In North Dakota, $900 was spent on seed corn for landowners to use to plant food plots for wild turkeys on their properties. As in South Dakota, the food plots will give wintering wild turkeys and other wildlife standing forage for sustenance during the brutal winter weather often experienced in the state.

"These habitat improvement projects in North and South Dakota are an example of the NWTF lending a helping hand to generous landowners that sustain wild turkey populations on their property and, in many cases, grant access to appreciative hunters," said McJunkin.

Partners for the projects in South Dakota included SDGFP and private landowners. Partners for the Operation Big Sky project in North Dakota included the North Dakota Game and Fish Department, Pheasants Forever and private landowners.
 
Operation Big Sky is the NWTF's flagship habitat program for wildlife in the northern Great Plains. Through the big sky program, NWTF chapters plant mast-producing shrubs, help provide standing grain and help ranchers that winter large numbers of turkeys on their property. Since 2001, chapters in Washington, Oregon, Idaho, Wyoming, Montana, Nebraska and the Dakotas have enhanced 829,422 acres of habitat for wild turkeys and other wildlife.

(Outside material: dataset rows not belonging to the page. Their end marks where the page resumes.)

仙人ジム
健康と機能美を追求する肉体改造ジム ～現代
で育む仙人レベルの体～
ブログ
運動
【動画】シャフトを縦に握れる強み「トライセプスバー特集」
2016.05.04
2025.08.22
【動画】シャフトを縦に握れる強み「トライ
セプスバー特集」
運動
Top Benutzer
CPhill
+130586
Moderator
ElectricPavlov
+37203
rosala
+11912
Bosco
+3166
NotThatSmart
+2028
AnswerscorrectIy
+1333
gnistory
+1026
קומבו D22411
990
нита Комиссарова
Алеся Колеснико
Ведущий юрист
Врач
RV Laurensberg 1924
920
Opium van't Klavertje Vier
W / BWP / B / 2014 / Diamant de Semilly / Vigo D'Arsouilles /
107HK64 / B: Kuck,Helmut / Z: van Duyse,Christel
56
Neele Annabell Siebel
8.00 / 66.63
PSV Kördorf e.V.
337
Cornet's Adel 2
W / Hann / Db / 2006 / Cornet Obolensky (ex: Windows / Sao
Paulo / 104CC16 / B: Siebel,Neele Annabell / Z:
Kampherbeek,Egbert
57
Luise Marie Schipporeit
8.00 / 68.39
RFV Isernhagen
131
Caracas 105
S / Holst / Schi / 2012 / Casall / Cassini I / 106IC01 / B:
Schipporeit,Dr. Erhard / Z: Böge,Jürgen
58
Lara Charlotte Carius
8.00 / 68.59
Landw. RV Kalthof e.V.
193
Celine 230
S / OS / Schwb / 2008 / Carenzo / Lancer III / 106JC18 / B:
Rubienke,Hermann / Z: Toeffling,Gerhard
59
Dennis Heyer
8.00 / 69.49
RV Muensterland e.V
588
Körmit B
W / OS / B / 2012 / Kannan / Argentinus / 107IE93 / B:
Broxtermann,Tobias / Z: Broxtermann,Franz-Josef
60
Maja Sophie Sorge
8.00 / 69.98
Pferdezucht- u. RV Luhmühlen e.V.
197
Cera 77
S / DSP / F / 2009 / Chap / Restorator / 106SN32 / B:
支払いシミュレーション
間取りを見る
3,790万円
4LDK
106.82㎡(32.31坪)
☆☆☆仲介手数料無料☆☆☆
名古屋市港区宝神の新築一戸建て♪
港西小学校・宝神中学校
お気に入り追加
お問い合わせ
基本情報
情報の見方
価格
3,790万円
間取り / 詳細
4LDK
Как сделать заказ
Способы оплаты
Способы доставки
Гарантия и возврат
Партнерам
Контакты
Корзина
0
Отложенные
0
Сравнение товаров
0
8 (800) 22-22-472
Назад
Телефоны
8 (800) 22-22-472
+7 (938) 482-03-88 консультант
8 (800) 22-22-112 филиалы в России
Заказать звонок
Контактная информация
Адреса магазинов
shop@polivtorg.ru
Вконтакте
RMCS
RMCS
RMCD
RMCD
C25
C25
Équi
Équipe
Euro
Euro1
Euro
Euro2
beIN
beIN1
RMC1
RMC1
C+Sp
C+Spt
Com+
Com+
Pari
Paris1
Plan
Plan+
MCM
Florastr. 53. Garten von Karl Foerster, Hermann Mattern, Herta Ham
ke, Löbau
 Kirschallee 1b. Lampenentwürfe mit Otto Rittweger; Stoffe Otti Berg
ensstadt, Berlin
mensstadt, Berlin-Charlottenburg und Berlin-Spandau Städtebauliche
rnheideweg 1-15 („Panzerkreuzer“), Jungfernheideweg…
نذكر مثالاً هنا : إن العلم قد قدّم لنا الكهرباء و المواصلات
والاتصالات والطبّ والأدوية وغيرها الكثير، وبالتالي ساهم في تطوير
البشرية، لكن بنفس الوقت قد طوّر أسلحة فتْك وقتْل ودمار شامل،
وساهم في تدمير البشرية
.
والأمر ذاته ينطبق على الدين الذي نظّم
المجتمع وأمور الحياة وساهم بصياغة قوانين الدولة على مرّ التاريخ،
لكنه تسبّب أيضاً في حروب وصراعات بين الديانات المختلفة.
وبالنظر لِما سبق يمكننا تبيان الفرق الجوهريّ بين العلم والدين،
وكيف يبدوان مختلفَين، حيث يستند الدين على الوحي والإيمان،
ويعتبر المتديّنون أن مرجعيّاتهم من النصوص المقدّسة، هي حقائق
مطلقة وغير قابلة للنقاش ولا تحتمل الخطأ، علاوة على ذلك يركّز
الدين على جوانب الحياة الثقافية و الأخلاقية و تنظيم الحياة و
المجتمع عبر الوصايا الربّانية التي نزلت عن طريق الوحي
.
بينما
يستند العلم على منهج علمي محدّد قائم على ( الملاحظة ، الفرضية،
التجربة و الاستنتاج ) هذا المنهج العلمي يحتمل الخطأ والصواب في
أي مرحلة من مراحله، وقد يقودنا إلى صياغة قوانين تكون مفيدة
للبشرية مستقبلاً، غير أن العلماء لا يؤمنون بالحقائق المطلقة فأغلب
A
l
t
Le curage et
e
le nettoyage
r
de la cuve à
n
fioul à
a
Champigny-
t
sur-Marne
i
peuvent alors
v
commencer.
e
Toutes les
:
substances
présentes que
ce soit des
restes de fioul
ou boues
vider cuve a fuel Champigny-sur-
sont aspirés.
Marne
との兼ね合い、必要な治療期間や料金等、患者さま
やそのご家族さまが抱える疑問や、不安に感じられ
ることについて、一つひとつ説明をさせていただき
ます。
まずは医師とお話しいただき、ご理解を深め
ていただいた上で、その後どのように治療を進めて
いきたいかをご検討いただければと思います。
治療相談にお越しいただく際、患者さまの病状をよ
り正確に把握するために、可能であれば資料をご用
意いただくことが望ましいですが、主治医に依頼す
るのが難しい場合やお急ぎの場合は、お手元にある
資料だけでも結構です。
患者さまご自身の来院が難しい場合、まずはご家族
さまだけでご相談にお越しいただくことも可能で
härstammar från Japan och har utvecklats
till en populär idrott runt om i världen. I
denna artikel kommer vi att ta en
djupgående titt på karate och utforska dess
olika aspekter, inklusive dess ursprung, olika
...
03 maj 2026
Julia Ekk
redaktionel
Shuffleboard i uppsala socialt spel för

Founded in 1973, the NWTF is a nonprofit conservation organization that works daily to further its mission of conserving the wild turkey and preserving our hunting heritage.

Through dynamic partnerships with state, federal and provincial wildlife agencies, the NWTF and its members have helped restore wild turkey populations across the country, spending more than $306 million to conserve 14 million acres of habitat for all types of wildlife.